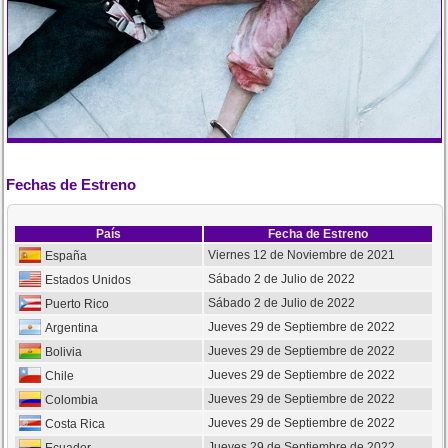
Fechas de Estreno
País
Fecha de Estreno
Viernes 12 de Noviembre de 2021
España
Sábado 2 de Julio de 2022
Estados Unidos
Sábado 2 de Julio de 2022
Puerto Rico
Jueves 29 de Septiembre de 2022
Argentina
Jueves 29 de Septiembre de 2022
Bolivia
Jueves 29 de Septiembre de 2022
Chile
Jueves 29 de Septiembre de 2022
Colombia
Jueves 29 de Septiembre de 2022
Costa Rica
Jueves 29 de Septiembre de 2022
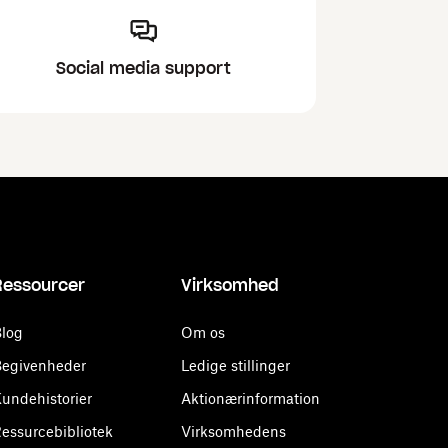
Social media support
Ressourcer
Virksomhed
log
Om os
egivenheder
Ledige stillinger
undehistorier
Aktionærinformation
essurcebibliotek
Virksomhedens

### What is being asked
Your job is to transcribe the entries above exactly; skip the pictures.

### Response below
Fechas de Estreno
País
Fecha de Estreno
Viernes 12 de Noviembre de 2021
España
Sábado 2 de Julio de 2022
Estados Unidos
Sábado 2 de Julio de 2022
Puerto Rico
Jueves 29 de Septiembre de 2022
Argentina
Jueves 29 de Septiembre de 2022
Bolivia
Jueves 29 de Septiembre de 2022
Chile
Jueves 29 de Septiembre de 2022
Colombia
Jueves 29 de Septiembre de 2022
Costa Rica
Jueves 29 de Septiembre de 2022
Social media support
Ressourcer
Virksomhed
log
Om os
egivenheder
Ledige stillinger
undehistorier
Aktionærinformation
essurcebibliotek
Virksomhedens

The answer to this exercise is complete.